━━ Listed entries

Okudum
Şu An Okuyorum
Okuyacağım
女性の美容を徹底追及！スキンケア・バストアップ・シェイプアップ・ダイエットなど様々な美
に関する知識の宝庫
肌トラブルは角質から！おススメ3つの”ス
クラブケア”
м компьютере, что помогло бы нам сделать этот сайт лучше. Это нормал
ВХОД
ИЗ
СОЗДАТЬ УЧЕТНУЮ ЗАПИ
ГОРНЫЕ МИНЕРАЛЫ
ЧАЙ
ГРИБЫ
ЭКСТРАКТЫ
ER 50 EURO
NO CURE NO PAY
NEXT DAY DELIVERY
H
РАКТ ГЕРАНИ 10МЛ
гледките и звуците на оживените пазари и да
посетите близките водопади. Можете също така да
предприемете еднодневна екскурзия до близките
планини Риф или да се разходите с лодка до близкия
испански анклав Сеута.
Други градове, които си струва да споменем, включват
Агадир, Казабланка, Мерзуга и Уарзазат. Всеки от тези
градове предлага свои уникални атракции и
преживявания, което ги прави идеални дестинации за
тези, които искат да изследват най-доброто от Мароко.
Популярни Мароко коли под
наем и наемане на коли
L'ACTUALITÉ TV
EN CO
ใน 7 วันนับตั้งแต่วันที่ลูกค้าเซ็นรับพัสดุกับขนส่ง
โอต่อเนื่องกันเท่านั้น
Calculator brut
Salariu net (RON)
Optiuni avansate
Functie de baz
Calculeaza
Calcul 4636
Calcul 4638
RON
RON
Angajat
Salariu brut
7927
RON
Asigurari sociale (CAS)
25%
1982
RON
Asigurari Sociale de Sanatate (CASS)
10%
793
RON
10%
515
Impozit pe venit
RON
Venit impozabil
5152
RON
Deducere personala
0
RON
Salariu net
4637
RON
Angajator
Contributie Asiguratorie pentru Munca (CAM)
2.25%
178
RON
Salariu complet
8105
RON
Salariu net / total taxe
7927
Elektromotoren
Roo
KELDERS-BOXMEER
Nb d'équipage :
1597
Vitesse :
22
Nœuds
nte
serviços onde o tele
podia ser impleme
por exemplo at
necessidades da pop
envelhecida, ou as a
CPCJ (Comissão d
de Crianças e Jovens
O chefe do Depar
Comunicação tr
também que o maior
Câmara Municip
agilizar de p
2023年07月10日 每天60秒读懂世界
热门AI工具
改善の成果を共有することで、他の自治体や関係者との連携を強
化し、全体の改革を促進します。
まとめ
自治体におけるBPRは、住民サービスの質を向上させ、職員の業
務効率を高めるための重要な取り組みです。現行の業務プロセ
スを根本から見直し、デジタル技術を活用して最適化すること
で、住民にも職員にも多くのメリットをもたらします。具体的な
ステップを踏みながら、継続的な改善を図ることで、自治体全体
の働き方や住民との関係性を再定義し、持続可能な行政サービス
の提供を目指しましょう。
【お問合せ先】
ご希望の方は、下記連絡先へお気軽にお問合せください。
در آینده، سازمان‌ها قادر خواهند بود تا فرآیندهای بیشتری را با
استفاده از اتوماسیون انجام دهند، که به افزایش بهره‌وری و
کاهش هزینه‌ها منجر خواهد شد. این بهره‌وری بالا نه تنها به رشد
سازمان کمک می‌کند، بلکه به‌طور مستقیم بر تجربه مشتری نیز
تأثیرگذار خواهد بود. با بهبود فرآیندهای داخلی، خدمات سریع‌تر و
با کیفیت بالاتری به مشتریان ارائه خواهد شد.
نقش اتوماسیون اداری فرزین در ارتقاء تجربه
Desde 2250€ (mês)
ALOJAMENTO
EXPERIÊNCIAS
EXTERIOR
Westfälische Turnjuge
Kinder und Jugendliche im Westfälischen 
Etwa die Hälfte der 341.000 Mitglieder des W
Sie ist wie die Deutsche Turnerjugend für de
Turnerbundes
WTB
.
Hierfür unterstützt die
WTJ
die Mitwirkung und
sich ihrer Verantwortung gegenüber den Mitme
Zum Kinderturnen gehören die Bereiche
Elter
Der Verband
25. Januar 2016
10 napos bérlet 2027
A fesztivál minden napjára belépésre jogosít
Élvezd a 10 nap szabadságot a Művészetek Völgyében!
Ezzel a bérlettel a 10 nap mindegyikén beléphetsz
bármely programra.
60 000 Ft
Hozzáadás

━━━━

What is needed: With "коли" as the string to look for, count the matching lines above and give the number by itself.

Exercise output: 2